Since the information I was searching for seemed nonexistent, and I had some experience writing, I decided to be a voice of information and educational resources. I also wanted it to be something fun so that whoever came across the blog could gain a positive understanding of what living with a disability was truly like.

So many times, disability has had a negative connotation surrounding it. Complicating things, I had run into people that were second-guessing my parenting abilities with no concrete evidence. They were making assumptions based on my outward appearance. Dating, family, and other topics that are of a personal nature always seemed taboo. Honestly, I’ve never seen those topics that way and wanted a place for people to know that we are all just human beings.

Becoming tired of seeing and hearing a lot of negativity surrounding living with a disability and the misconceptions people still have about it, I want people to understand it’s not the end of the world and people with disabilities are no one’s charity case. The blog is here as a source to get meaningful information on how to overcome each obstacle and find a better perspective on the best ways available to move forward under different circumstances. Anyone who is interested in learning more about this topic is also welcome on this journey. They can trust this to be a source where they can get pointed in the right direction and encouragement to achieve their goals.

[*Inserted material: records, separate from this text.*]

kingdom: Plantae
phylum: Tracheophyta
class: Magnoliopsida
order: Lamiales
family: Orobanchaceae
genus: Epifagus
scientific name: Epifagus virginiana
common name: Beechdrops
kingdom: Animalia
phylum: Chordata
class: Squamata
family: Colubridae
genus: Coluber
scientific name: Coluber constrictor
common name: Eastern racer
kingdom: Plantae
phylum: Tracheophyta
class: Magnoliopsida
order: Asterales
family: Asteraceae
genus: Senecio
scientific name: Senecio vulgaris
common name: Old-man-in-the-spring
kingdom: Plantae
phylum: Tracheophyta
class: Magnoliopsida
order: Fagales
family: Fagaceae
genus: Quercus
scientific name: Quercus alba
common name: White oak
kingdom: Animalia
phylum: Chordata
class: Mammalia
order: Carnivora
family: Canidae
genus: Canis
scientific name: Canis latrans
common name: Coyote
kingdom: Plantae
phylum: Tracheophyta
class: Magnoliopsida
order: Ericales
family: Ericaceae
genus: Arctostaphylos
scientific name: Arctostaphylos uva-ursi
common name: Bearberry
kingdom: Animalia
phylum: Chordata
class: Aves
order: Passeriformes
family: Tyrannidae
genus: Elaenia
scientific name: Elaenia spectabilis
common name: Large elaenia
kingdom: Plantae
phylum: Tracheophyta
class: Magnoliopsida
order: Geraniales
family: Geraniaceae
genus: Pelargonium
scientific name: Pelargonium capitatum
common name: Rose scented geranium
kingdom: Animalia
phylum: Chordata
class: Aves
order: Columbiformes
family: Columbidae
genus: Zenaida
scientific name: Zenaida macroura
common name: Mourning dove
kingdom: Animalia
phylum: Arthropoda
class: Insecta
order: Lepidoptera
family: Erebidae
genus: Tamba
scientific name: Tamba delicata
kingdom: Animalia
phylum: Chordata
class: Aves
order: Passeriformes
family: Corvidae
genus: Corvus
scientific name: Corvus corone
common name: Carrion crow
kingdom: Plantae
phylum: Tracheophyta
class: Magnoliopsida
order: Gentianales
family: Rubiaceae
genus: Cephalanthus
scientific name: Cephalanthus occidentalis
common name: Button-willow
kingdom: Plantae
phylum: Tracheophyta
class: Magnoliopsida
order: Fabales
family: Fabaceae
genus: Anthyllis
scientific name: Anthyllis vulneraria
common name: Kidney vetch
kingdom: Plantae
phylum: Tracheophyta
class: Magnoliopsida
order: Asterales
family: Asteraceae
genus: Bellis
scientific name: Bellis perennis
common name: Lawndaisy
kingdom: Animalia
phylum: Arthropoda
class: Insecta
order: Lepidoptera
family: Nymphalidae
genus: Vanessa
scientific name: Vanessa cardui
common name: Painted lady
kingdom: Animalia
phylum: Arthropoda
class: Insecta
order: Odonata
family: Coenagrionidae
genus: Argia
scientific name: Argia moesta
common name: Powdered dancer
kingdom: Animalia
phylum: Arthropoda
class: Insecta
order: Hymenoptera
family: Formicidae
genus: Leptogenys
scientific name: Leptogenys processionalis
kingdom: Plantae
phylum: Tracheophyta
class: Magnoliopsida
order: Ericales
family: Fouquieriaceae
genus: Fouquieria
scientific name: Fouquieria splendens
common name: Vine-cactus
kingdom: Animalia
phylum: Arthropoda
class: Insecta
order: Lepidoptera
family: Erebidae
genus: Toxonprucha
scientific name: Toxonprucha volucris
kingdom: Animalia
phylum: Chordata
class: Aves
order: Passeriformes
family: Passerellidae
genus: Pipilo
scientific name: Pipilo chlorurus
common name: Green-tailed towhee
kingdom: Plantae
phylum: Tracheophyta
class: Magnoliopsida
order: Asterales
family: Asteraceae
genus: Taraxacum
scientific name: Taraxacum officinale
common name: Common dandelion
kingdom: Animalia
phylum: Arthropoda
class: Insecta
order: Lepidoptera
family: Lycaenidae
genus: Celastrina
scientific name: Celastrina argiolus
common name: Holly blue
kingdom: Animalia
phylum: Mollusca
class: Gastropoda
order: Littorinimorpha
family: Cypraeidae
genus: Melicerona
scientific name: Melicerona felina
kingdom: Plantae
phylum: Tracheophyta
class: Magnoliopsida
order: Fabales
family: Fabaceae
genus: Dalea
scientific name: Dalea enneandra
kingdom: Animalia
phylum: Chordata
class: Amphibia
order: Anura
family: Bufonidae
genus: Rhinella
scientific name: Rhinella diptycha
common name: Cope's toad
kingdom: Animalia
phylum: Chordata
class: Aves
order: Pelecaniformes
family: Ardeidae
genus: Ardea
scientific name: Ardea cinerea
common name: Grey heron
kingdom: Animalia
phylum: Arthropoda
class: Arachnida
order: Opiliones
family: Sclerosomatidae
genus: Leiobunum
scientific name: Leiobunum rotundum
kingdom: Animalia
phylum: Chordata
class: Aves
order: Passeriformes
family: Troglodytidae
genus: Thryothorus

I thought about how people would be frustrated and needed a reliable resource to look toward and know they weren’t alone. I had no idea what the blog would turn into. It’s been an information source that has raised awareness about different issues that are important to me and the disability community. It’s also been a place where people connect and find resources they need. I am happy that it has grown and has such a loyal readership. In the coming years I hope the blog continues to grow and be known as a source of reliable information and a place where people can leave comments to questions they might not otherwise feel comfortable asking in other settings.

Disabled Newlyweds

Since one of the things I’ve tried to talk about here is Parenting with a Disability, I couldn’t imagine not talking about something else I find equally important, and related.  Married couples that happen to have a disability.  Everyone has the right to be in love.  Right now, the “hot button” topic is gay marriage and same-sex couples getting the same rights and privileges heterosexual couples enjoy being married.  Disabled couples who are married should be no different.

I’m not talking about the legality of the marriage because that’s not the problem we face in the story mentioned below.  The so-called problem apparently arises when two disabled people live in a group home and happen to be married.  For this couple, they aren’t allowed to do so, just because they’re disabled.  What I can’t understand, is that if a State says a person meets the requirements and can consent to marriage, which is a legal contract, what’s wrong with the group home? They should follow suit.

This is a violation of the ADA. The group homes aren’t letting this couple live together because of their disability, and it will be interesting to see how the issue gets resolved.

What do you think about a disabled couple that are married living in a group home together?